__Reading text__:
# Data Downloading
## 1. Download a collection of past buoy transmissions from the IABP website (with interpolated MERRA-2 data)
This section will download a collection of past buoy transmissions from a (hidden) section of the IABP website where buoy data were interpolated with MERRA-2 reanalysis data for use in another project. We will make use of that data here for use in training machine learning algorithms.

In [None]:
#Download all the csv files from the IABP interpolated data storage website and save them in the data/raw/buoydata folder for later use

import os
import requests
from bs4 import BeautifulSoup
from urllib.parse import urljoin

# URL of the webpage to scrape
url = 'https://iabp.apl.uw.edu/Data_Products/Daily_Interp/BuoyData_2024/'

# Directory to save the downloaded CSV files
output_dir = '../data/raw/buoydata/past'

# Create the directory if it does not exist
if not os.path.exists(output_dir):
    os.makedirs(output_dir)

# Send a GET request to the webpage
response = requests.get(url)
response.raise_for_status()  # Check if the request was successful

# Parse the webpage content
soup = BeautifulSoup(response.text, 'html.parser')

__Record set__:
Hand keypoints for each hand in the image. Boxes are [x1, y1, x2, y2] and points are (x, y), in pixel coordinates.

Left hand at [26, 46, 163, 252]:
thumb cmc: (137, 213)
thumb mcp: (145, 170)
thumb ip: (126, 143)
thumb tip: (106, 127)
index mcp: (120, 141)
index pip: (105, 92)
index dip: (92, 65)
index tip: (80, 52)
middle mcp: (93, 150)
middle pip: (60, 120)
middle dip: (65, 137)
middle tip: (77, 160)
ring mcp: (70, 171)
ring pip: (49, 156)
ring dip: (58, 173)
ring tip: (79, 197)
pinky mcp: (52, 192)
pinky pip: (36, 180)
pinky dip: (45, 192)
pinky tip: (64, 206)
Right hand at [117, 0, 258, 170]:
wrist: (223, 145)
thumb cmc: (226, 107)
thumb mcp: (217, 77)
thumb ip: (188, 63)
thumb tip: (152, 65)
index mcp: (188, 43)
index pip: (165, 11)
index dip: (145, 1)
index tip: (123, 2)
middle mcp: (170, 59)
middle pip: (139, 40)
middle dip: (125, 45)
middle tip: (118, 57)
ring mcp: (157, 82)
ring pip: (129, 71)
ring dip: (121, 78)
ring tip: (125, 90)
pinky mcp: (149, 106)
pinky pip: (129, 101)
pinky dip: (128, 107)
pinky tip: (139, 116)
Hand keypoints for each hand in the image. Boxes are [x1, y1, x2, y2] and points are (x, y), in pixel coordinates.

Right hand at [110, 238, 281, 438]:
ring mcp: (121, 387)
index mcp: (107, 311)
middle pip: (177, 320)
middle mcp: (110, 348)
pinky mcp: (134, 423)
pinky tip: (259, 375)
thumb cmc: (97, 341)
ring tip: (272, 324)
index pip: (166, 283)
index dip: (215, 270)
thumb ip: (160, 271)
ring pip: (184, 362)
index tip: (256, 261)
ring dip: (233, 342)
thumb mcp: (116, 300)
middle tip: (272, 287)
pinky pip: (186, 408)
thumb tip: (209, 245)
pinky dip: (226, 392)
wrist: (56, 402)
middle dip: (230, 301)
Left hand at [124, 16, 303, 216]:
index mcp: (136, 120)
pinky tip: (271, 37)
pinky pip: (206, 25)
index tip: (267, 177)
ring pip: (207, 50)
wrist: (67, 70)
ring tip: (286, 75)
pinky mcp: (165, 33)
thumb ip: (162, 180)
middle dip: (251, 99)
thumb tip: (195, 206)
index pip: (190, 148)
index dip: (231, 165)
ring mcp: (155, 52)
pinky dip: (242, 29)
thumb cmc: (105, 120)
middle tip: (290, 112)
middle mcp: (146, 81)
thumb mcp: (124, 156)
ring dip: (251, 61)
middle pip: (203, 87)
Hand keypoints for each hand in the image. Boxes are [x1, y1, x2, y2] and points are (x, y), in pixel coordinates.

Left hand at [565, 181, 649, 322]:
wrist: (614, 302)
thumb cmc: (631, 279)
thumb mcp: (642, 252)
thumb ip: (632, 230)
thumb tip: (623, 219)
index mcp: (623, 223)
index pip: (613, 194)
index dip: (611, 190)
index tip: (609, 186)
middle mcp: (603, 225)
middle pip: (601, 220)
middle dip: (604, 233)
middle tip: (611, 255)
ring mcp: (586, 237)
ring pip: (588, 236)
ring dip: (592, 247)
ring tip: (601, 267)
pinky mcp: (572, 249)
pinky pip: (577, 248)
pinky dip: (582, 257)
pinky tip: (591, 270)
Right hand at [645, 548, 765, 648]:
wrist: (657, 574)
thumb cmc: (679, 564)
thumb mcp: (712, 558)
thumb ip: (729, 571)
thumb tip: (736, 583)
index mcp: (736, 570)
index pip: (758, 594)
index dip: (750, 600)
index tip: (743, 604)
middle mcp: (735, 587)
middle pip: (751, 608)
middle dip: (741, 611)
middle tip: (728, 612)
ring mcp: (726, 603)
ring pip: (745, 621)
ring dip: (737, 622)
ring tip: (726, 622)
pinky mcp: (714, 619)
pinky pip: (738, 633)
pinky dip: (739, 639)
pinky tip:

__Exercise brief__:
Return the passage of the buoy data download text from "# Create the" to "soup = BeautifulSoup(response.text, 'html.parser')", copied word for word.

__Response__:
# Create the directory if it does not exist
if not os.path.exists(output_dir):
    os.makedirs(output_dir)

# Send a GET request to the webpage
response = requests.get(url)
response.raise_for_status()  # Check if the request was successful

# Parse the webpage content
soup = BeautifulSoup(response.text, 'html.parser')